Exercise input Start Marker

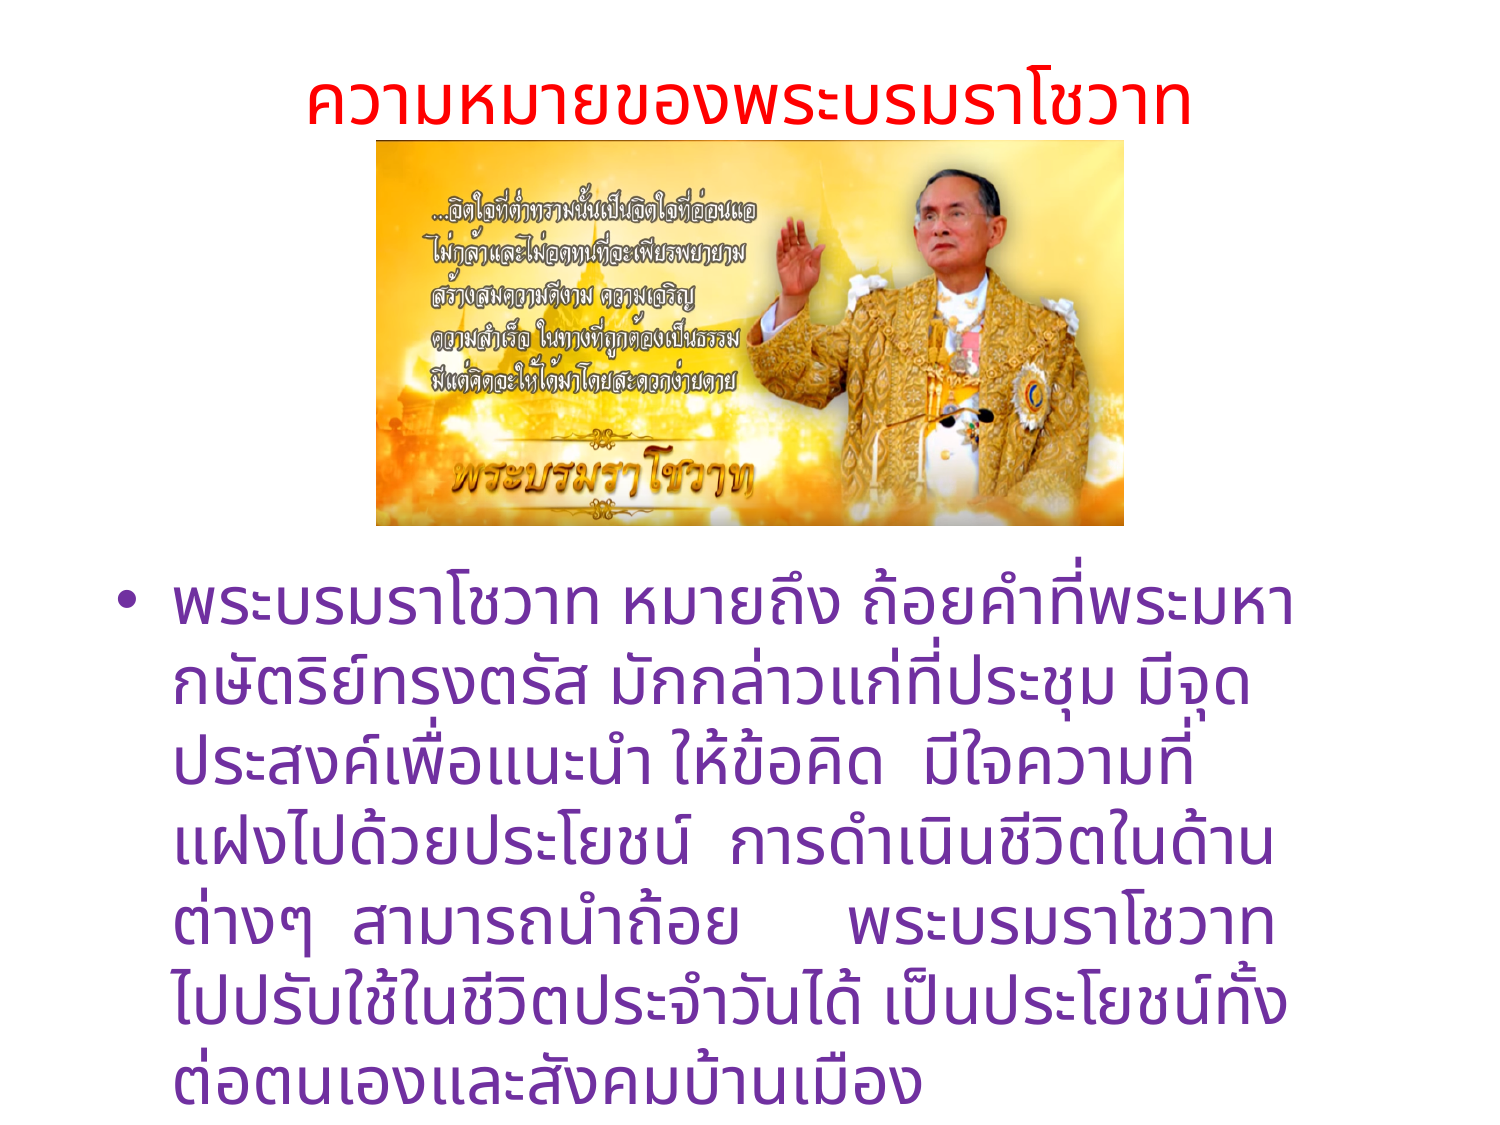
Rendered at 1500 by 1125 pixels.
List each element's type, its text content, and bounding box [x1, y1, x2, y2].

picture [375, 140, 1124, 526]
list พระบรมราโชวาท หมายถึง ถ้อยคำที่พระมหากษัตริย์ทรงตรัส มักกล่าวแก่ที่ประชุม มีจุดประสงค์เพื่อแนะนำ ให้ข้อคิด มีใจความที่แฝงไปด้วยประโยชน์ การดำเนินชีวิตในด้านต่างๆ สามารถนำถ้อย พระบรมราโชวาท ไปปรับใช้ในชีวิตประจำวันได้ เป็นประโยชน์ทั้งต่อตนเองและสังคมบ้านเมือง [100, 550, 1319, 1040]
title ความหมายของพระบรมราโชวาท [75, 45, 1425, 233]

Exercise input End Marker
Exercise input Start Marker

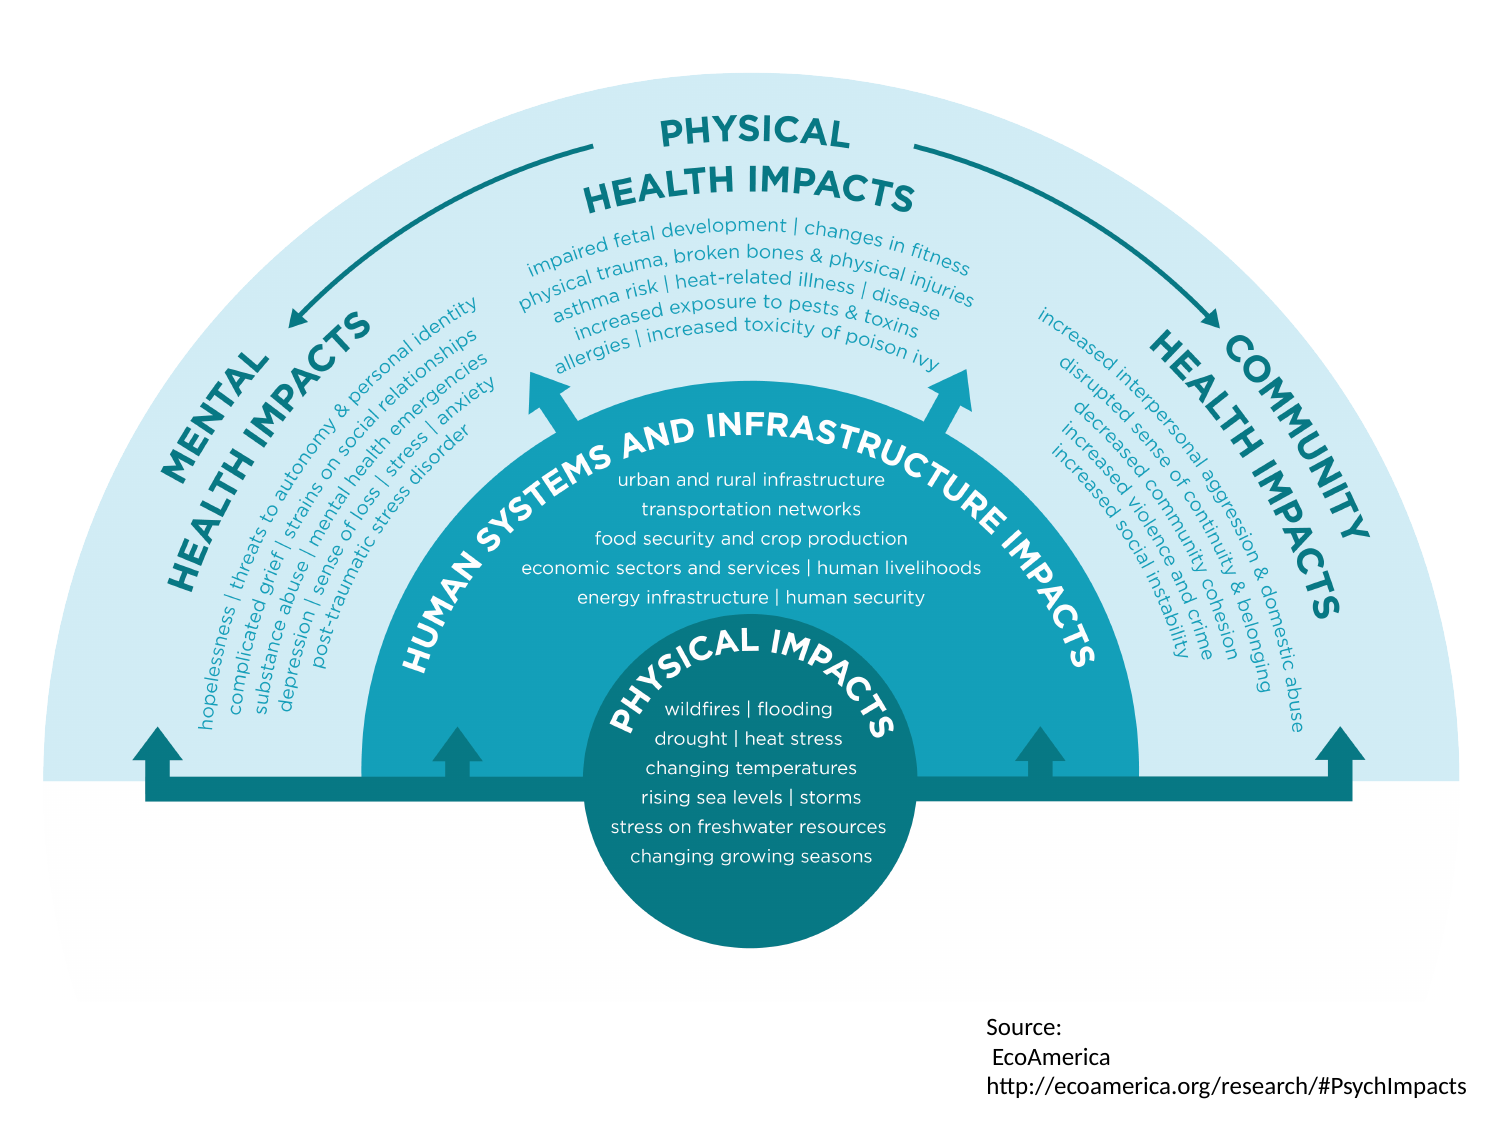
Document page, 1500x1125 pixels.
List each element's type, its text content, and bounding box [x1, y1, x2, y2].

Exercise input End Marker

Tally the lines of the records that contain the word "pixels", then give only the tally.

2